No matter how you slice it, this input device allows a whole universe of games that could not otherwise exist. Not only that, but many existing genres will be improved by it. Real-time strategy games on a console are damn hard to design control-wise. Pikmin is the best example. Imagine how easy it would be if you could move your one-handed controller around to select units and point them where to go. Use gestures on the other controller (and/or buttons) to build units. Or think about a squad-based fps. Tap your solder on the shoulder with a gesture, then point him where to go. Or a fishing game, or a surgery game, or musical game, etc, etc. There is so much you can do with this thing that I wouldn't even know where to start.
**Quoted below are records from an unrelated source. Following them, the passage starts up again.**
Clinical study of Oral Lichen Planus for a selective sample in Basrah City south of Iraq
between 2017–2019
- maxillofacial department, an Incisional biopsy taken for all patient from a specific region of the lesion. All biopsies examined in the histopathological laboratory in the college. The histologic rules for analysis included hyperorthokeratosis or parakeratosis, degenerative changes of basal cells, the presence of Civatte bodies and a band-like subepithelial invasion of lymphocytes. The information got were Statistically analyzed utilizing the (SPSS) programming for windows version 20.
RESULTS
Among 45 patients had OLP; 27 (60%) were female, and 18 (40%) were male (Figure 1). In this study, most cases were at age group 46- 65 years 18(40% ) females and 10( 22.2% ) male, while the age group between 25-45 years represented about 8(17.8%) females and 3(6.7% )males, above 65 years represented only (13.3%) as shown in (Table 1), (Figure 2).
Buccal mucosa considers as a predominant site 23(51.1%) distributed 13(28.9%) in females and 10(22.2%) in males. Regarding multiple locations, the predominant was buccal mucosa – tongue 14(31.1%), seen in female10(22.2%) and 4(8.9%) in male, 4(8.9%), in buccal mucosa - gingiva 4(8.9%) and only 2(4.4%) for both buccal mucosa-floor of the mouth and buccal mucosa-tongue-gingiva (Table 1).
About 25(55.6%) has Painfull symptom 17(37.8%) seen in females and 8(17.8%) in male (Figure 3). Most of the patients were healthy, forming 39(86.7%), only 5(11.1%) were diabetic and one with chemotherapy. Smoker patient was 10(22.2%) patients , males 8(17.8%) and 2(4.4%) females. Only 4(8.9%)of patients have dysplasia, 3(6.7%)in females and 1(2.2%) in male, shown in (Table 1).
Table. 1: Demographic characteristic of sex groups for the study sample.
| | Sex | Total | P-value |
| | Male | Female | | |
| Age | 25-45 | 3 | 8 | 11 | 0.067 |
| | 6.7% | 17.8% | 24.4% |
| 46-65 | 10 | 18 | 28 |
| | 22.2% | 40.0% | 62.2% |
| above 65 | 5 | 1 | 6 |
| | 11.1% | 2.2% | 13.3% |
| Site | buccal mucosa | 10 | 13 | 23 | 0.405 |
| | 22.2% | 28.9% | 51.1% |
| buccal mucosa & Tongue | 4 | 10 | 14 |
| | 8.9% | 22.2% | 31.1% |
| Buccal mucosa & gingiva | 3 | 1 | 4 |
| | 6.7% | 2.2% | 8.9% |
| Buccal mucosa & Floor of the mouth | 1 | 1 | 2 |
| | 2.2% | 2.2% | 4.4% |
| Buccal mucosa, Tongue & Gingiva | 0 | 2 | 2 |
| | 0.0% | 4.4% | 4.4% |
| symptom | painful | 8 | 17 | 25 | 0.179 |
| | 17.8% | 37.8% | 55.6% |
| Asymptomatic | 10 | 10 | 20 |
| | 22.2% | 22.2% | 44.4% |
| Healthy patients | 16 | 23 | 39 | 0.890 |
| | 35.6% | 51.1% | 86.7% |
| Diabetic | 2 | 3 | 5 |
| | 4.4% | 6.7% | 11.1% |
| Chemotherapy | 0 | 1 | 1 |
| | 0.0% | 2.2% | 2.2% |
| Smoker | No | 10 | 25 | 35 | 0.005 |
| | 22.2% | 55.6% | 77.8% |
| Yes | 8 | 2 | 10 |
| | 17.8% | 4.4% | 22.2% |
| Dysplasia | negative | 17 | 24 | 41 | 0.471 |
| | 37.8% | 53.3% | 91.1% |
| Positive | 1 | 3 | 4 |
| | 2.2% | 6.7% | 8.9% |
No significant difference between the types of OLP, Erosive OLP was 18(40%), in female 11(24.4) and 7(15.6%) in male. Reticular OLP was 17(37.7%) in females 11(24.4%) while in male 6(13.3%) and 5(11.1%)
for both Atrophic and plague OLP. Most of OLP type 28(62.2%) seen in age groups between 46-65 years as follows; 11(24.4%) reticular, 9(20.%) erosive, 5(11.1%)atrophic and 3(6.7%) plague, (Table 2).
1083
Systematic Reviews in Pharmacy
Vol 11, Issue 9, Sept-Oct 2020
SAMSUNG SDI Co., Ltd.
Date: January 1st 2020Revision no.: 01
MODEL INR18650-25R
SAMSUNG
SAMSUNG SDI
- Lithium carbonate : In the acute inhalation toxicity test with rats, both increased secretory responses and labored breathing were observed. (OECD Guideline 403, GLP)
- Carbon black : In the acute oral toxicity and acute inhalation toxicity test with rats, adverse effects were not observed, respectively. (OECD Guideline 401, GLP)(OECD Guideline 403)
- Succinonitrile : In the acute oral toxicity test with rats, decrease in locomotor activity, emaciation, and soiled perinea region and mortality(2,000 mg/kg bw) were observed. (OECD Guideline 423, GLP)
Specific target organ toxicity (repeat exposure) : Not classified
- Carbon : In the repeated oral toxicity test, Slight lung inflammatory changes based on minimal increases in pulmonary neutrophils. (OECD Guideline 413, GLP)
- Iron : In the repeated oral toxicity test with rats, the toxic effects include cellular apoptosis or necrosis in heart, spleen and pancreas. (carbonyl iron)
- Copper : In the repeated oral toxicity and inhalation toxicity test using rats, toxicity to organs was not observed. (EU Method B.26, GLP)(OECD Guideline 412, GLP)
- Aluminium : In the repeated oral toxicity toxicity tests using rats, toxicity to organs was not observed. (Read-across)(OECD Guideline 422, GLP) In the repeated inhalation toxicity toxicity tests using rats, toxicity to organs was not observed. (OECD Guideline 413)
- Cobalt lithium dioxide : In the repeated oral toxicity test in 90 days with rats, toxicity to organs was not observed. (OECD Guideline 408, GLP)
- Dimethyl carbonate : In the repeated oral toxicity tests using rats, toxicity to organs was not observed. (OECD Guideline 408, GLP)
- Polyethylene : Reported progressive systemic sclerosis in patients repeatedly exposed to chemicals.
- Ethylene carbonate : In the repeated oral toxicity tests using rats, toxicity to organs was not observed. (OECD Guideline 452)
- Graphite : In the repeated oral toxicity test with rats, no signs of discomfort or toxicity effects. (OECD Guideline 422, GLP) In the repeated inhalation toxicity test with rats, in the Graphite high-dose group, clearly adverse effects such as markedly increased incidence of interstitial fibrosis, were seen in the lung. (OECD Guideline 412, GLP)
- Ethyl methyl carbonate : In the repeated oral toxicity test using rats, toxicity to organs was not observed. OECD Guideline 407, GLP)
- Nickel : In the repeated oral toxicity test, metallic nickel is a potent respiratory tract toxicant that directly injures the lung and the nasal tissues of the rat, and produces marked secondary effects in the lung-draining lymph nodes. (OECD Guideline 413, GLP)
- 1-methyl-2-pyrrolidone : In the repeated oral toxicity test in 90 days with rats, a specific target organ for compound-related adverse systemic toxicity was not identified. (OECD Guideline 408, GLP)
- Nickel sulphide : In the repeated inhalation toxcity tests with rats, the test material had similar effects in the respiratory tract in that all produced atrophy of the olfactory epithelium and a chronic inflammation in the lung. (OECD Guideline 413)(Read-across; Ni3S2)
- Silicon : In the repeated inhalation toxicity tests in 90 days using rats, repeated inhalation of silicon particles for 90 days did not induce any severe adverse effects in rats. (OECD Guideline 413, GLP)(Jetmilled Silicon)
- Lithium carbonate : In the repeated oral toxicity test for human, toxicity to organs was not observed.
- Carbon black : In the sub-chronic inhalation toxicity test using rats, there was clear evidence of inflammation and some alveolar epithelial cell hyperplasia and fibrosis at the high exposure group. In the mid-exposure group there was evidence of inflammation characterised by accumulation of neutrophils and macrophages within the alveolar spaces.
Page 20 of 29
And the real killer is that there will also be an enclosure that's a more traditional console controller with this new controller inside it. It would be like using a PS2 contoller that also had 5 additional degrees of freedom (you can still move the controller around or rotate or twist it). It's stricly superior to the PS2 controller in that regard.

Is change that frightening to everyone that they just instantly reject this thing? Nintendo was the first console with an analog stick. It was the first with vibration. It was the first to ship a first-party wireless controller. And this is a new first.

Just one last question. Do you *really* think that in 12 years when you're playing your PS5 that the only input options it will have will be dual analog sticks and some buttons? Do you really think that's the future? Or, more likely, will your kids look at your dusty PS2 controller and wonder how their dads had any fun at all on such antiquated equipment?